====== Provided material
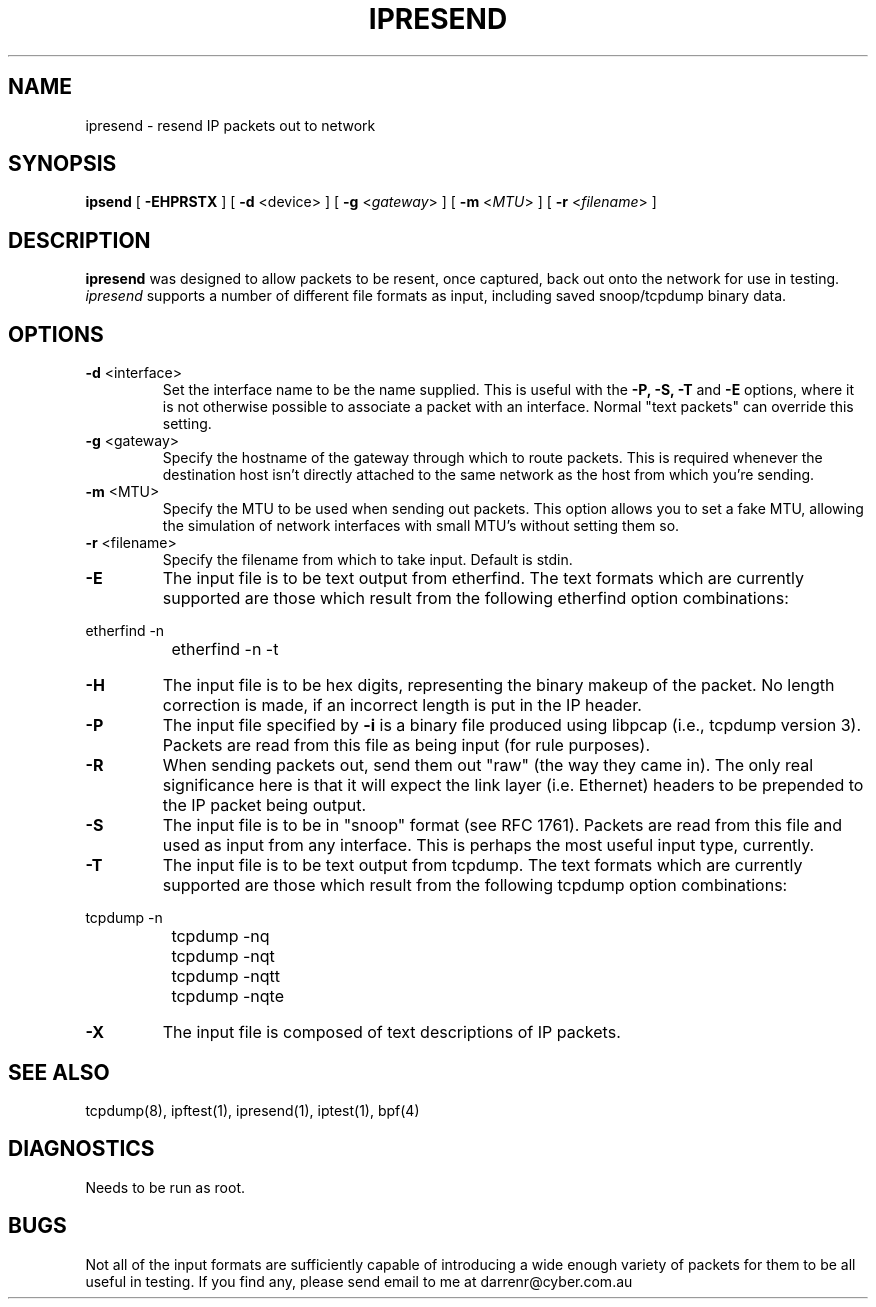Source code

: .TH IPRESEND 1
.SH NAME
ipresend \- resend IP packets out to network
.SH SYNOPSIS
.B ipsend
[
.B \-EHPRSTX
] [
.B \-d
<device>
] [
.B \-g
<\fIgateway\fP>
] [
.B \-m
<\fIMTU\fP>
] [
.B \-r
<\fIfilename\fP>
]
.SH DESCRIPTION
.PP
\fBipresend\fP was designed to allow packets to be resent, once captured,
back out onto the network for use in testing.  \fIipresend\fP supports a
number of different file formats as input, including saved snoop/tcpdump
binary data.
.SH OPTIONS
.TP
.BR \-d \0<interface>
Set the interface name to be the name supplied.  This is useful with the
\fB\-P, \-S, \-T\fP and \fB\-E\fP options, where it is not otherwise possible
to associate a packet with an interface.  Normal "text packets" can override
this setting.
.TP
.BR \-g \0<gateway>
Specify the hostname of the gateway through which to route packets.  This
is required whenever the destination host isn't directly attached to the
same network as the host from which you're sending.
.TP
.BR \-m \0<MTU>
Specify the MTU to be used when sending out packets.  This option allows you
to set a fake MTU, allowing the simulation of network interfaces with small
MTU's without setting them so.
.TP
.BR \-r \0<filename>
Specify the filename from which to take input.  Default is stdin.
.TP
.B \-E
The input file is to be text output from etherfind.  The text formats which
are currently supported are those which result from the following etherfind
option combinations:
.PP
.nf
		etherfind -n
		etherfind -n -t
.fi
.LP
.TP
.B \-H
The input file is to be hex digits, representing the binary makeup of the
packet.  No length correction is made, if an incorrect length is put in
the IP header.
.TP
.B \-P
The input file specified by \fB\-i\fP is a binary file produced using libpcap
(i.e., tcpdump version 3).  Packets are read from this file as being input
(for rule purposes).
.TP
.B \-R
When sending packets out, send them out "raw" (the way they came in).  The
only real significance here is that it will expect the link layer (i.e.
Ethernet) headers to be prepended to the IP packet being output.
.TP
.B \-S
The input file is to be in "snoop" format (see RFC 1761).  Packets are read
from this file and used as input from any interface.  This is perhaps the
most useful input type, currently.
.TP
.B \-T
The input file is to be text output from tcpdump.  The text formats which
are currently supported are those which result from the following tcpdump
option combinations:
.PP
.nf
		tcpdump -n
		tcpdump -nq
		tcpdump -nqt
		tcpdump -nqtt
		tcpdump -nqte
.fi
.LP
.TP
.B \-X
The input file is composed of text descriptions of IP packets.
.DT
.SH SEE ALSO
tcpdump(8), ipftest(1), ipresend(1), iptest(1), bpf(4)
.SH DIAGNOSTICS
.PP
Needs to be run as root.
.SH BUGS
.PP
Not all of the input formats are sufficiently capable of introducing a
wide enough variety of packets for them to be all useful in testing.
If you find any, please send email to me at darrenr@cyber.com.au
============
Try it: Each line of the data that has the string "setting" should be returned.

Answer below:
this setting.
MTU's without setting them so.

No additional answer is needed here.